There were three punts to start, then a 49 yard field goal from Kansas City. Then, Brady threw an 8-yard TD pass to Gronkowski (first TD pass that Brady has ever had in the first quarter of his ten SB appearances).

Second quarter scoring: 14-3 TB

Kansas City punted, then Tampa Bay turned the ball over on downs at Kansas City’s goal line. It led to another KC punt of 29 yards, which would have led to a 40 yard TB field goal, but the Chiefs lined up offsides, so it gave Tampa Bay a first down, leading to an instant 17 yard touchdown from Brady to Gronkowski, their second thus far. Kansas City responded with a drive ending in a 34 yard field goal led by Kelce (4 catches, 41 yards on drive). Just before halftime, Brady threw a one-yard touchdown pass to Antonio Brown, mainly because of two pass interference penalties drawn by Mike Evans combining for 42 yards. 

Halftime score: 21-6 TB

Tampa Bay’s offense was prolific, aided by several mental errors from Kansas City (8 penalties and 95 penalty yards in the first half). Brady was unstoppable, completing sixteen of his twenty passes and throwing three touchdowns. Tampa Bay’s defense did a superb job of limiting Kansas City’s league leading offense, holding them to six points and 124 total yards in the first half. Also, the halftime show was easily one of the best ever. The Weeknd performed with the fervor that one would expect after he was blacklisted from the Grammys for accepting the offer to headline the Super Bowl halftime show. 

Third quarter scoring: 10-3 TB

Kansas City came out of the second half with their most energy thus far, led by two runs for 36 yards from Clyde Edwards-Helaire. It ended in a 52 yard field goal. Tampa Bay responded with a quick touchdown drive capped off by a 27 yard run from Leonard Fournette. The next drive, Antoine Winfield created the first turnover of the game as he intercepted a tipped pass from Patrick Mahomes. The Buccaneers offense earned three points off of the interception, kicking a 52 yard field goal. 

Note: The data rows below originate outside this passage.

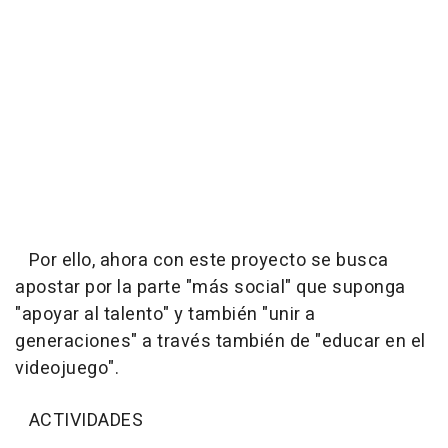
Por ello, ahora con este proyecto se busca
apostar por la parte "más social" que suponga
"apoyar al talento" y también "unir a
generaciones" a través también de "educar en el
videojuego".
ACTIVIDADES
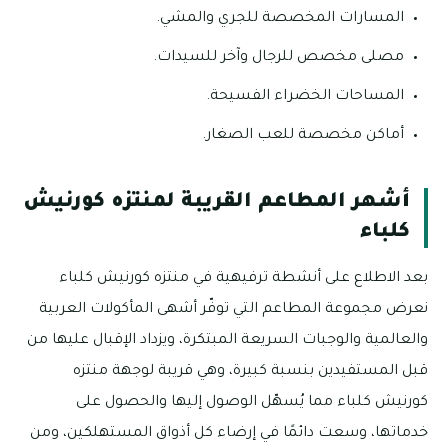
المسارات المخصصة للجري والمشي.
مصلى مخصص للرجال وآخر للسيدات.
المساحات الخضراء الفسيحة.
أماكن مخصصة للعب الصغار.
أشهر المطاعم القريبة لمنتزه كورنيش
كلباء
بعد الاطلاع على أنشطة ترفيهية في منتزه كورنيش كلباء
نعرض مجموعة المطاعم التي توفّر أشهى المأكولات العربية
والعالمية والوجبات السريعة المبتكرة، ويزداد الإقبال عليها من
قبل المستفيدين بنسبة كبيرة، وهي قريبة لوجهة منتزه
كورنيش كلباء مما يُسهّل الوصول إليها والحصول على
خدماتها، وسعت دائمًا في إرضاء كل أذواق المستهلكين، ومن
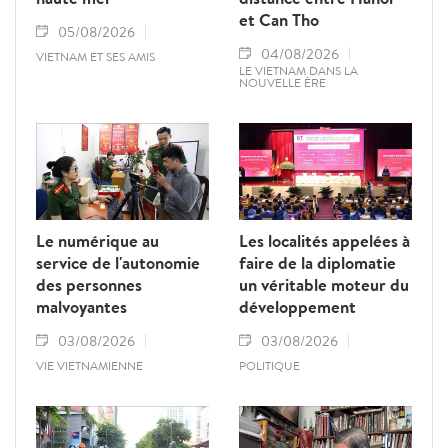
et Can Tho
05/08/2026
04/08/2026
VIETNAM ET SES AMIS
LE VIETNAM DANS LA
NOUVELLE ÈRE
Le numérique au
Les localités appelées à
service de l'autonomie
faire de la diplomatie
des personnes
un véritable moteur du
malvoyantes
développement
03/08/2026
03/08/2026
VIE VIETNAMIENNE
POLITIQUE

End of third quarter score: 31-9 TB

Fourth quarter scoring: 0-0 

After the field goal, the Chiefs failed to convert on a fourth down try in the Buccaneers’ redzone, effectively ending the game as Tampa Bay had possession of the football and a 22 point lead with 13:32 left on the game clock. Following the Chiefs’ failed conversion, the most exciting plays of the night were when a streaker ran onto the field and when Devin White intercepted Patrick Mahomes in Tampa Bay’s endzone to seal the victory. Following the opening drive field goal for Kansas City, the wheels fell off of their offensive line. Mahomes took a couple big hits and was consistently forced to scramble for several seconds at a time. 

Final score: 31-9 TB

The largest contributors to Tampa Bay’s victory were undoubtedly their defensive line and their efficiency on offense. The Buccaneers’ defensive line versus the Chiefs’ offensive line was a gigantic mismatch, being the primary reason why Kansas City scored only nine points. On the other side, the Buccaneers’ offense was admittedly helped by the stellar play of the defense, but they also performed about as well as they could have. They forced several penalties from the Kansas City defense and consistently took advantage of the Chiefs’ mistakes on the way to scoring 31 points in three quarters.